If you have non-qualified stock options, be sure to understand their basic features such as exercise price, vesting schedule, early exercise availability, grace period on termination, and end date. Also be sure to understand the tax consequences of exercising your options and selling shares to aid in your overall tax planning.
Have questions about non-qualified stock options? Use the form below to ask a question or schedule a complimentary 15-minute discovery call.
As a seasoned expert in the field of employee stock options, I bring forth a wealth of knowledge and practical experience to shed light on the intricacies of non-qualified stock options (NQSOs) and their tax implications. Having navigated the complexities of stock option plans in the technology sector, I'm well-versed in the terminology, legal aspects, and taxation nuances that accompany these financial instruments.
Let's delve into the comprehensive breakdown of the concepts presented in the article:
Non-Qualified Stock Options (NQSOs):
- NQSOs, also known as "non-quals" or NSOs, are a type of stock option provided to employees.
- The term "non-qualified" denotes that these options do not qualify for special income tax treatment.
Basic Features of NQSOs:
- A legal agreement between the employee and the company outlines the terms of the stock option.
- Specifies the number of shares, exercise price (or strike price), and the exercise period (typically 10 years or until employment termination).
- NQSOs are subject to vesting provisions, often spanning four or five years with a one-year "cliff."
- Vesting allows employees to exercise their options only after a specified duration of employment.
Exercise and Value Calculation:
- The value of an option is calculated as the stock price minus the exercise price, multiplied by the number of option shares.
- An option is "in the money" if the stock price is above the exercise price; otherwise, it is "underwater."
Exercise and Sale:
- Employees can choose to exercise their options by informing the company and paying the exercise price.
- After exercising, employees can hold or sell the shares, usually on a public stock exchange.
Taxation of NQSOs:
- Upon exercising NQSOs, the difference between the stock price and the exercise price is taxed as ordinary income.
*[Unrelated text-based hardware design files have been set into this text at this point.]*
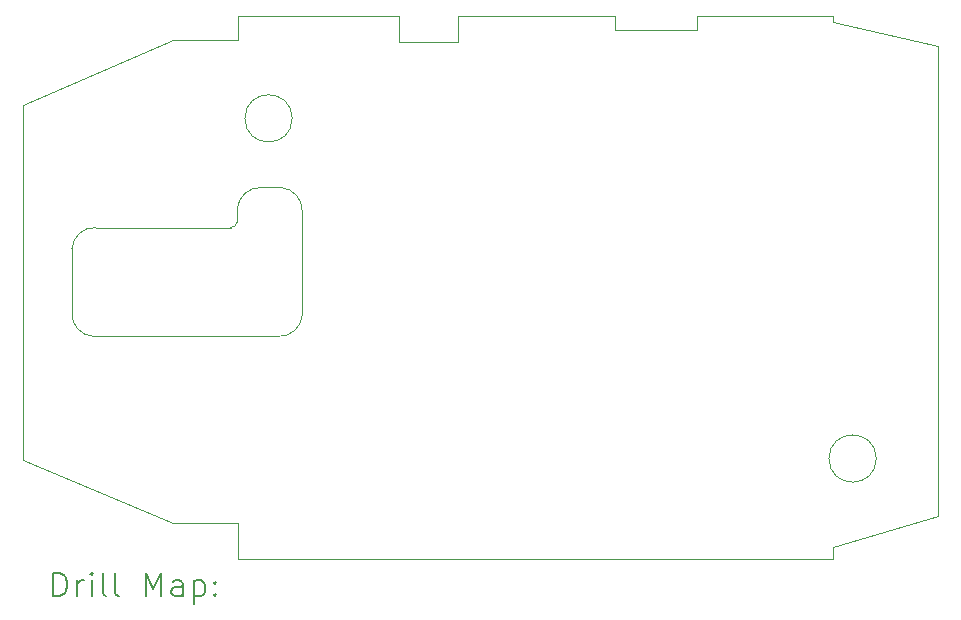
<source format=gbr>
%FSLAX45Y45*%
G04 Gerber Fmt 4.5, Leading zero omitted, Abs format (unit mm)*
G04 Created by KiCad (PCBNEW (5.99.0-8445-ge10025db64)) date 2022-07-11 22:43:38*
%MOMM*%
%LPD*%
G01*
G04 APERTURE LIST*
%TA.AperFunction,Profile*%
%ADD10C,0.100000*%
%TD*%
%ADD11C,0.200000*%
G04 APERTURE END LIST*
D10*
X5035618Y-13770000D02*
G75*
G03*
X4835000Y-13949752I-5434J-195765D01*
G01*
X8725000Y-12315000D02*
X9875000Y-12315000D01*
X6705000Y-12315000D02*
X8035000Y-12315000D01*
X4845000Y-12525000D02*
X4295000Y-12525000D01*
X4835000Y-14060000D02*
X4835000Y-13949752D01*
X9875000Y-16815000D02*
X10765000Y-16555000D01*
X5185495Y-15030000D02*
G75*
G03*
X5385000Y-14850000I8168J191509D01*
G01*
X3635000Y-14110000D02*
G75*
G03*
X3435000Y-14290000I-9528J-190525D01*
G01*
X4845000Y-12315000D02*
X6205000Y-12315000D01*
X8725000Y-12315000D02*
X8725000Y-12435000D01*
X4780000Y-14110000D02*
G75*
G03*
X4835000Y-14060000I1747J53328D01*
G01*
X4845000Y-16915000D02*
X4845000Y-16615000D01*
X4295000Y-12525000D02*
X3025000Y-13075000D01*
X9875000Y-12315000D02*
X9875000Y-12365000D01*
X8035000Y-12315000D02*
X8035000Y-12435000D01*
X9875000Y-16915000D02*
X9875000Y-16815000D01*
X3435000Y-14830495D02*
G75*
G03*
X3614451Y-15030000I190881J-8766D01*
G01*
X8035000Y-12435000D02*
X8725000Y-12435000D01*
X6205000Y-12535000D02*
X6705000Y-12535000D01*
X3635000Y-14110000D02*
X4780000Y-14110000D01*
X4845000Y-16615000D02*
X4295000Y-16615000D01*
X3435000Y-14830494D02*
X3435000Y-14290000D01*
X10765000Y-12575000D02*
X10765000Y-16555000D01*
X9875000Y-16915000D02*
X4845000Y-16915000D01*
X6705000Y-12315000D02*
X6705000Y-12535000D01*
X4295000Y-16615000D02*
X3025000Y-16075000D01*
X5385000Y-14850000D02*
X5385000Y-13970618D01*
X10245000Y-16065000D02*
G75*
G03*
X10245000Y-16065000I-200000J0D01*
G01*
X5385000Y-13970618D02*
G75*
G03*
X5205248Y-13770000I-196322J4935D01*
G01*
X3025000Y-16075000D02*
X3025000Y-13075000D01*
X5300000Y-13185000D02*
G75*
G03*
X5300000Y-13185000I-200000J0D01*
G01*
X6205000Y-12315000D02*
X6205000Y-12535000D01*
X4845000Y-12315000D02*
X4845000Y-12525000D01*
X9875000Y-12365000D02*
X10765000Y-12575000D01*
X5035619Y-13770000D02*
X5205248Y-13770000D01*
X5185494Y-15030000D02*
X3614451Y-15030000D01*
D11*
X3277619Y-17230476D02*
X3277619Y-17030476D01*
X3325238Y-17030476D01*
X3353809Y-17040000D01*
X3372857Y-17059048D01*
X3382381Y-17078095D01*
X3391905Y-17116190D01*
X3391905Y-17144762D01*
X3382381Y-17182857D01*
X3372857Y-17201905D01*
X3353809Y-17220952D01*
X3325238Y-17230476D01*
X3277619Y-17230476D01*
X3477619Y-17230476D02*
X3477619Y-17097143D01*
X3477619Y-17135238D02*
X3487143Y-17116190D01*
X3496667Y-17106667D01*
X3515714Y-17097143D01*
X3534762Y-17097143D01*
X3601428Y-17230476D02*
X3601428Y-17097143D01*
X3601428Y-17030476D02*
X3591905Y-17040000D01*
X3601428Y-17049524D01*
X3610952Y-17040000D01*
X3601428Y-17030476D01*
X3601428Y-17049524D01*
X3725238Y-17230476D02*
X3706190Y-17220952D01*
X3696667Y-17201905D01*
X3696667Y-17030476D01*
X3830000Y-17230476D02*
X3810952Y-17220952D01*
X3801428Y-17201905D01*
X3801428Y-17030476D01*
X4058571Y-17230476D02*
X4058571Y-17030476D01*
X4125238Y-17173333D01*
X4191905Y-17030476D01*
X4191905Y-17230476D01*
X4372857Y-17230476D02*
X4372857Y-17125714D01*
X4363333Y-17106667D01*
X4344286Y-17097143D01*
X4306190Y-17097143D01*
X4287143Y-17106667D01*
X4372857Y-17220952D02*
X4353810Y-17230476D01*
X4306190Y-17230476D01*
X4287143Y-17220952D01*
X4277619Y-17201905D01*
X4277619Y-17182857D01*
X4287143Y-17163810D01*
X4306190Y-17154286D01*
X4353810Y-17154286D01*
X4372857Y-17144762D01*
X4468095Y-17097143D02*
X4468095Y-17297143D01*
X4468095Y-17106667D02*
X4487143Y-17097143D01*
X4525238Y-17097143D01*
X4544286Y-17106667D01*
X4553810Y-17116190D01*
X4563333Y-17135238D01*
X4563333Y-17192381D01*
X4553810Y-17211429D01*
X4544286Y-17220952D01*
X4525238Y-17230476D01*
X4487143Y-17230476D01*
X4468095Y-17220952D01*
X4649048Y-17211429D02*
X4658571Y-17220952D01*
X4649048Y-17230476D01*
X4639524Y-17220952D01*
X4649048Y-17211429D01*
X4649048Y-17230476D01*
X4649048Y-17106667D02*
X4658571Y-17116190D01*
X4649048Y-17125714D01*
X4639524Y-17116190D01*
X4649048Y-17106667D01*
X4649048Y-17125714D01*
M02*

</source>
- No tax consequences occur at the time of receiving the option, only upon exercise.
- Cost basis in the shares is established on the day of exercise.
Capital Gains Tax:
- If shares are held for one year or more, any subsequent gain is taxed at favorable long-term capital gains rates.
- If held for less than one year, gains are taxed at ordinary income tax rates.
Section 83(b) Election:
- Some pre-IPO companies allow early exercising of stock options, and a Section 83(b) election can convert income from ordinary to capital gain.
- This election is advantageous if the option shares are held for at least one year.
- In the event of a company acquisition, option shares may be exchanged for acquiring company shares or converted to cash.
- Understanding the basic features, vesting, early exercise options, and tax consequences is crucial for effective tax planning.
In conclusion, a comprehensive grasp of non-qualified stock options, their features, and associated tax considerations is imperative for employees seeking to optimize their financial outcomes. If you have any queries or require further clarification, feel free to utilize the provided form or schedule a complimentary 15-minute discovery call.